DESCRIPTION OF THE TASK:
Rewrite the aquarium canopy thread starting with "Downward hinging (is" and going on through "(Nov 24, 2008)", swapping every "piano bench" for "toy chest".

TEXT UNDER STUDY:
──────
Second...the tank is sitting in the basement, and there is a support beam over the R side of the aquarium, and would be too low for the canopy that I usually make. Not sure how much space I have exactly....12 inches? The last canopy I built added about a foot to the height, and there's no way I could fit that in there comfortably.

Downward hinging (is that a word?) makes me uncomfortable in case the door swings open uncontrollably.

I was planning on hinging the entire front, and using some sort of support to keep it open when I needed to work in the tank, similar to how they hold piano bench tops open. You know what I'm talking about?


----------



## nipzie (Nov 24, 2008)

no worries on thread hijacking, this is an open exchange about top braces and canopies, so it's not really off topic.
──────
RECORDED INFORMATION:
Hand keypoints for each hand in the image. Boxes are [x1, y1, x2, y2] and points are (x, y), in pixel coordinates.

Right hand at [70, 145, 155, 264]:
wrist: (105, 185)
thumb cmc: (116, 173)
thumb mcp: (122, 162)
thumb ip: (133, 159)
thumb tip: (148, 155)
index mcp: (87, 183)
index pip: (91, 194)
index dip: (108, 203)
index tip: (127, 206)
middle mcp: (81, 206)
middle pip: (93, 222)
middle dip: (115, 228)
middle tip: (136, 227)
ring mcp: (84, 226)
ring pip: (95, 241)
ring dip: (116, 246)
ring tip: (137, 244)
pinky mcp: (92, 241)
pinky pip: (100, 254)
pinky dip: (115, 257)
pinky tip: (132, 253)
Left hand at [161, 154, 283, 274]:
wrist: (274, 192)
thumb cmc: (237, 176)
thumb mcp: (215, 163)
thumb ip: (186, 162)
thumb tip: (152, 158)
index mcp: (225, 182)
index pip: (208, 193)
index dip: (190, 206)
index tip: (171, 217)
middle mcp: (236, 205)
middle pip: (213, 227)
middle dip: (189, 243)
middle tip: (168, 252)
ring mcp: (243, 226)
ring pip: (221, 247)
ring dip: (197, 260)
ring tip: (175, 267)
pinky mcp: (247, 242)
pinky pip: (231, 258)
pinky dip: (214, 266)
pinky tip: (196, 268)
──────
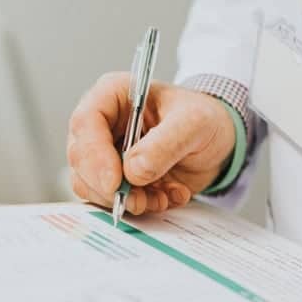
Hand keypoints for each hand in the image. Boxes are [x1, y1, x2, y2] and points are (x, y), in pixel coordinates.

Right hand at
──────
OUTPUT FOR THIS EXERCISE:
Downward hinging (is that a word?) makes me uncomfortable in case the door swings open uncontrollably.

I was planning on hinging the entire front, and using some sort of support to keep it open when I needed to work in the tank, similar to how they hold toy chest tops open. You know what I'm talking about?


----------



## nipzie (Nov 24, 2008)